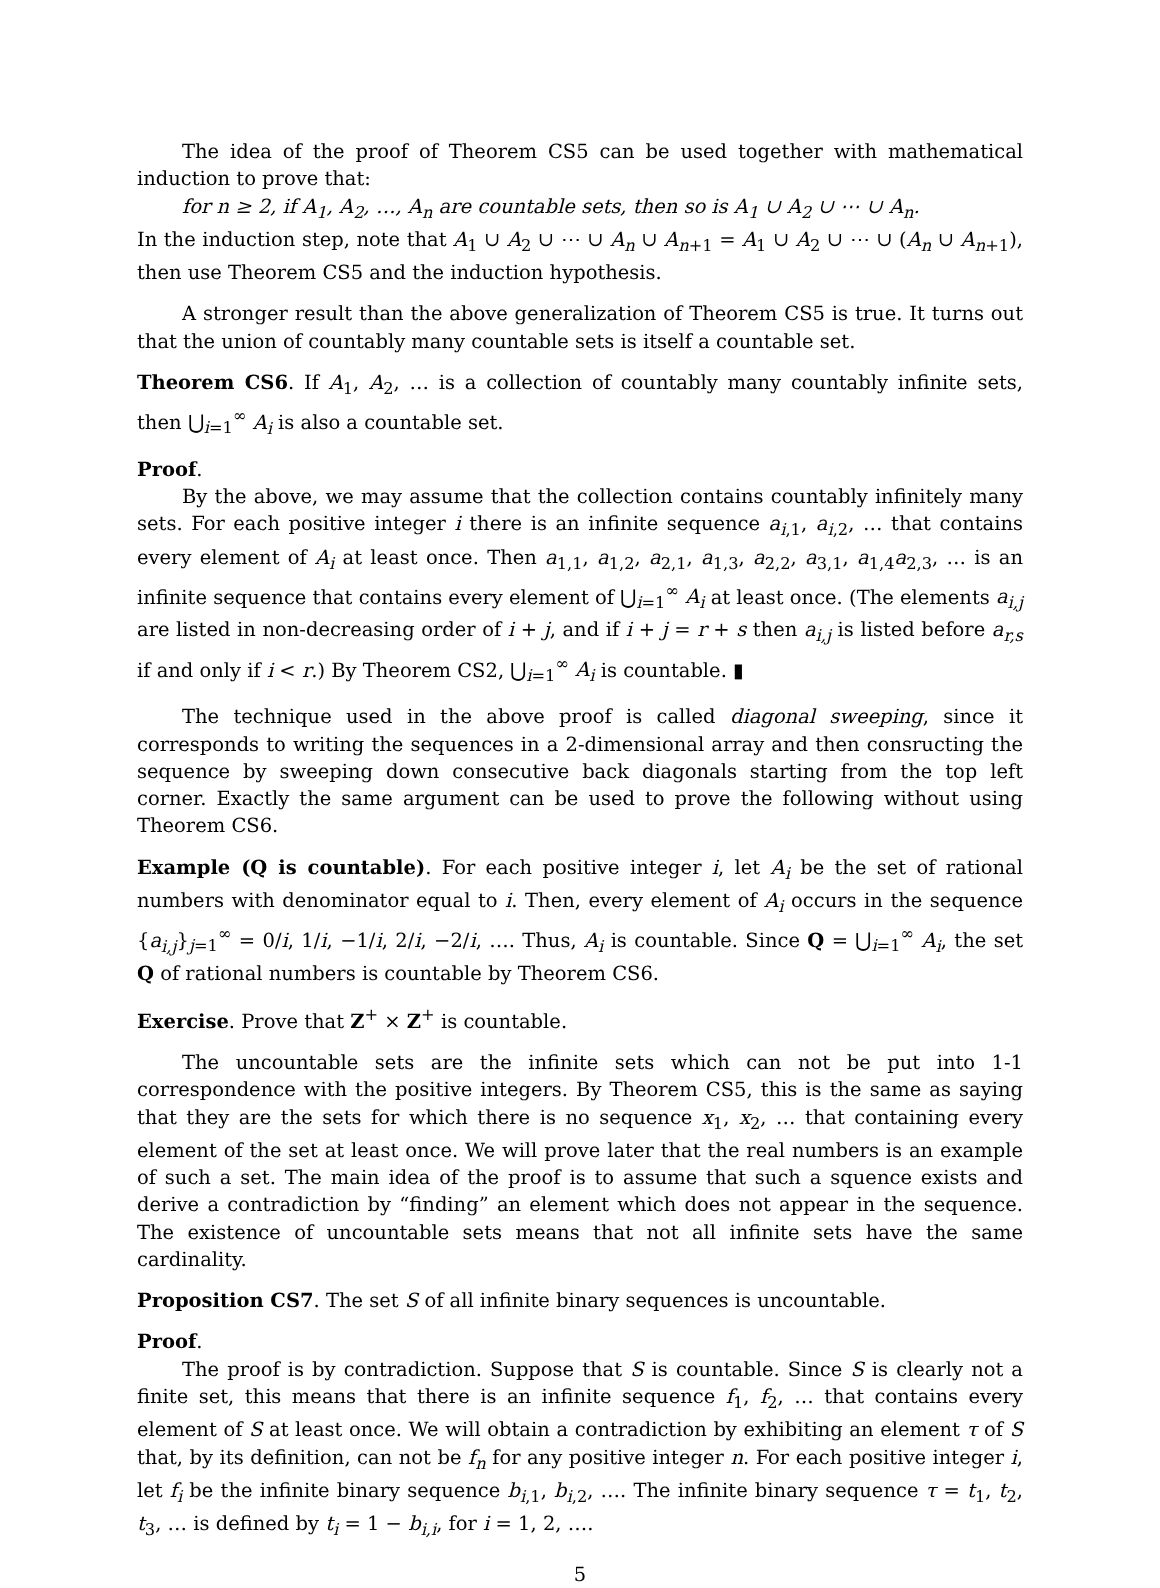The idea of the proof of Theorem CS5 can be used together with mathematical induction to prove that:
for n ≥ 2, if A<sub>1</sub>, A<sub>2</sub>, …, A<sub>n</sub> are countable sets, then so is A<sub>1</sub> ∪ A<sub>2</sub> ∪ ⋯ ∪ A<sub>n</sub>.
In the induction step, note that A<sub>1</sub> ∪ A<sub>2</sub> ∪ ⋯ ∪ A<sub>n</sub> ∪ A<sub>n+1</sub> = A<sub>1</sub> ∪ A<sub>2</sub> ∪ ⋯ ∪ (A<sub>n</sub> ∪ A<sub>n+1</sub>), then use Theorem CS5 and the induction hypothesis.
A stronger result than the above generalization of Theorem CS5 is true. It turns out that the union of countably many countable sets is itself a countable set.
Theorem CS6. If A<sub>1</sub>, A<sub>2</sub>, … is a collection of countably many countably infinite sets, then ⋃<sub>i=1</sub><sup>∞</sup> A<sub>i</sub> is also a countable set.
Proof.
By the above, we may assume that the collection contains countably infinitely many sets. For each positive integer i there is an infinite sequence a<sub>i,1</sub>, a<sub>i,2</sub>, … that contains every element of A<sub>i</sub> at least once. Then a<sub>1,1</sub>, a<sub>1,2</sub>, a<sub>2,1</sub>, a<sub>1,3</sub>, a<sub>2,2</sub>, a<sub>3,1</sub>, a<sub>1,4</sub>a<sub>2,3</sub>, … is an infinite sequence that contains every element of ⋃<sub>i=1</sub><sup>∞</sup> A<sub>i</sub> at least once. (The elements a<sub>i,j</sub> are listed in non-decreasing order of i + j, and if i + j = r + s then a<sub>i,j</sub> is listed before a<sub>r,s</sub> if and only if i < r.) By Theorem CS2, ⋃<sub>i=1</sub><sup>∞</sup> A<sub>i</sub> is countable. ▮
The technique used in the above proof is called diagonal sweeping, since it corresponds to writing the sequences in a 2-dimensional array and then consructing the sequence by sweeping down consecutive back diagonals starting from the top left corner. Exactly the same argument can be used to prove the following without using Theorem CS6.
Example (Q is countable). For each positive integer i, let A<sub>i</sub> be the set of rational numbers with denominator equal to i. Then, every element of A<sub>i</sub> occurs in the sequence {a<sub>i,j</sub>}<sub>j=1</sub><sup>∞</sup> = 0/i, 1/i, −1/i, 2/i, −2/i, …. Thus, A<sub>i</sub> is countable. Since Q = ⋃<sub>i=1</sub><sup>∞</sup> A<sub>i</sub>, the set Q of rational numbers is countable by Theorem CS6.
Exercise. Prove that Z<sup>+</sup> × Z<sup>+</sup> is countable.
The uncountable sets are the infinite sets which can not be put into 1-1 correspondence with the positive integers. By Theorem CS5, this is the same as saying that they are the sets for which there is no sequence x<sub>1</sub>, x<sub>2</sub>, … that containing every element of the set at least once. We will prove later that the real numbers is an example of such a set. The main idea of the proof is to assume that such a squence exists and derive a contradiction by “finding” an element which does not appear in the sequence. The existence of uncountable sets means that not all infinite sets have the same cardinality.
Proposition CS7. The set S of all infinite binary sequences is uncountable.
Proof.
The proof is by contradiction. Suppose that S is countable. Since S is clearly not a finite set, this means that there is an infinite sequence f<sub>1</sub>, f<sub>2</sub>, … that contains every element of S at least once. We will obtain a contradiction by exhibiting an element τ of S that, by its definition, can not be f<sub>n</sub> for any positive integer n. For each positive integer i, let f<sub>i</sub> be the infinite binary sequence b<sub>i,1</sub>, b<sub>i,2</sub>, …. The infinite binary sequence τ = t<sub>1</sub>, t<sub>2</sub>, t<sub>3</sub>, … is defined by t<sub>i</sub> = 1 − b<sub>i,i</sub>, for i = 1, 2, ….
5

INSTRUCTION | Could you copy out every line in the material above that contains the string "uncountable"?

YOUR SOLUTION |
The uncountable sets are the infinite sets which can not be put into 1-1 correspondence with the positive integers. By Theorem CS5, this is the same as saying that they are the sets for which there is no sequence x<sub>1</sub>, x<sub>2</sub>, … that containing every element of the set at least once. We will prove later that the real numbers is an example of such a set. The main idea of the proof is to assume that such a squence exists and derive a contradiction by “finding” an element which does not appear in the sequence. The existence of uncountable sets means that not all infinite sets have the same cardinality.
Proposition CS7. The set S of all infinite binary sequences is uncountable.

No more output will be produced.